- _ABOUT THIS TASK_: Copy out the text of the listing below line for line, leaving out the pictures.

*** Opening of SUPPLIED DATA ***

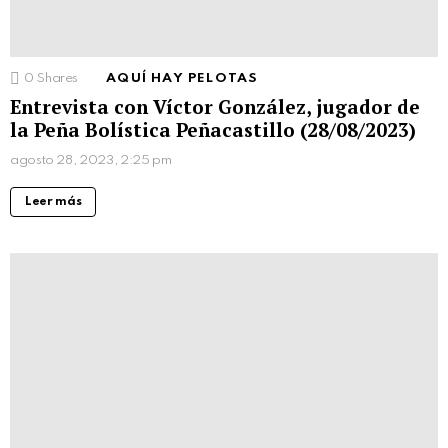
0
Shares
AQUÍ HAY PELOTAS
Entrevista con Víctor González, jugador de
la Peña Bolística Peñacastillo (28/08/2023)
agosto 28, 2023, 2:25 pm
Leer más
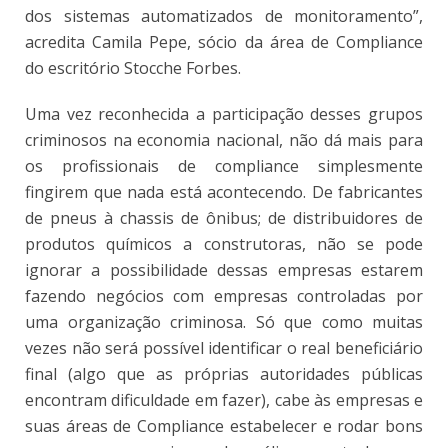
dos sistemas automatizados de monitoramento”,
acredita Camila Pepe, sócio da área de Compliance
do escritório Stocche Forbes.
Uma vez reconhecida a participação desses grupos
criminosos na economia nacional, não dá mais para
os profissionais de compliance simplesmente
fingirem que nada está acontecendo. De fabricantes
de pneus à chassis de ônibus; de distribuidores de
produtos químicos a construtoras, não se pode
ignorar a possibilidade dessas empresas estarem
fazendo negócios com empresas controladas por
uma organização criminosa. Só que como muitas
vezes não será possível identificar o real beneficiário
final (algo que as próprias autoridades públicas
encontram dificuldade em fazer), cabe às empresas e
suas áreas de Compliance estabelecer e rodar bons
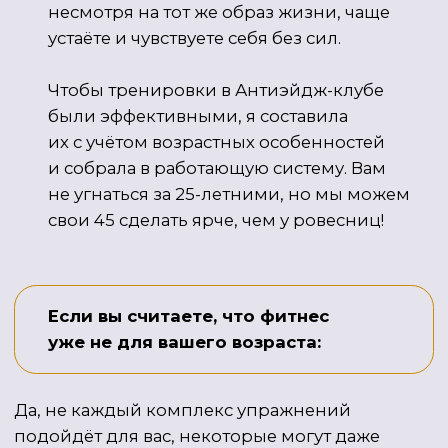
здоровью и красоте был безопасным,
коротким и не повлек за собой
ухудшение состояния женщины.
Именно поэтому вступить в Антиэйдж-клуб
можно только после прохождения Чекапа
«Тело». В ходе него эксперты клуба
определяют ресурс здоровья женщины,
задачи и составляют Дорожную карту — шаги,
которые нужно сделать, чтобы достичь целей.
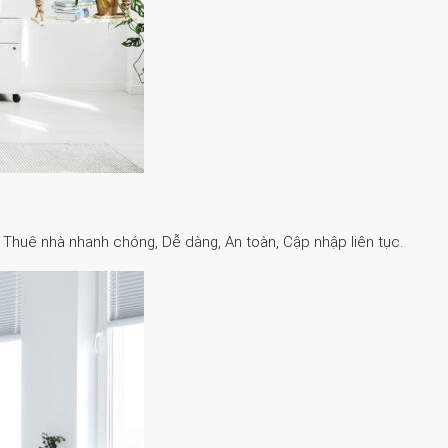
. Thuê nhà nhanh chóng, Dễ dàng, An toàn, Cập nhập liên tục.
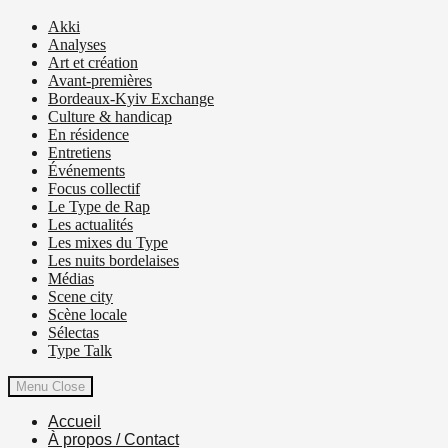
Akki
Analyses
Art et création
Avant-premières
Bordeaux-Kyiv Exchange
Culture & handicap
En résidence
Entretiens
Événements
Focus collectif
Le Type de Rap
Les actualités
Les mixes du Type
Les nuits bordelaises
Médias
Scene city
Scène locale
Sélectas
Type Talk
Menu
Close
Accueil
À propos / Contact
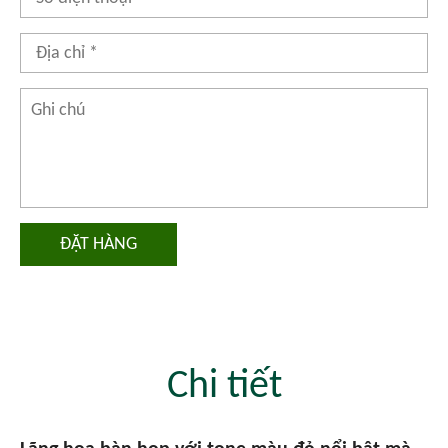
ĐẶT HÀNG
Chi tiết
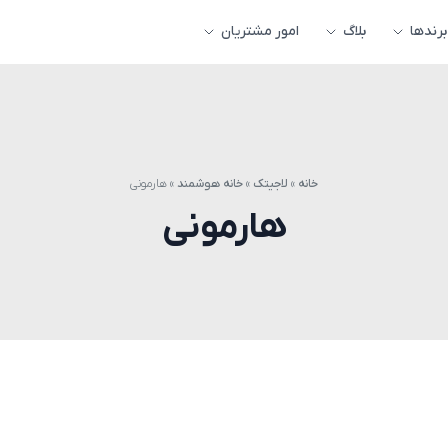
برندها
بلاگ
امور مشتریان
خانه
»
لاجیتک
»
خانه هوشمند
»
هارمونی
هارمونی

*** Close of SUPPLIED DATA ***

- _EXERCISE SOLUTION_:
0
Shares
AQUÍ HAY PELOTAS
Entrevista con Víctor González, jugador de
la Peña Bolística Peñacastillo (28/08/2023)
agosto 28, 2023, 2:25 pm
Leer más
dos sistemas automatizados de monitoramento”,
acredita Camila Pepe, sócio da área de Compliance
do escritório Stocche Forbes.
Uma vez reconhecida a participação desses grupos
criminosos na economia nacional, não dá mais para
os profissionais de compliance simplesmente
fingirem que nada está acontecendo. De fabricantes
de pneus à chassis de ônibus; de distribuidores de
produtos químicos a construtoras, não se pode
ignorar a possibilidade dessas empresas estarem
fazendo negócios com empresas controladas por
uma organização criminosa. Só que como muitas
vezes não será possível identificar o real beneficiário
final (algo que as próprias autoridades públicas
encontram dificuldade em fazer), cabe às empresas e
suas áreas de Compliance estabelecer e rodar bons
здоровью и красоте был безопасным,
коротким и не повлек за собой
ухудшение состояния женщины.
Именно поэтому вступить в Антиэйдж-клуб
можно только после прохождения Чекапа
«Тело». В ходе него эксперты клуба
определяют ресурс здоровья женщины,
задачи и составляют Дорожную карту — шаги,
которые нужно сделать, чтобы достичь целей.
. Thuê nhà nhanh chóng, Dễ dàng, An toàn, Cập nhập liên tục.
Akki
Analyses
Art et création
Avant-premières
Bordeaux-Kyiv Exchange
Culture & handicap
En résidence
Entretiens
Événements
Focus collectif
Le Type de Rap
Les actualités
Les mixes du Type
Les nuits bordelaises
Médias
Scene city
Scène locale
Sélectas
Type Talk
Menu
Close
Accueil
À propos / Contact
ĐẶT HÀNG
Chi tiết
برندها
بلاگ
امور مشتریان
خانه
»
لاجیتک
»
خانه هوشمند
»
هارمونی
هارمونی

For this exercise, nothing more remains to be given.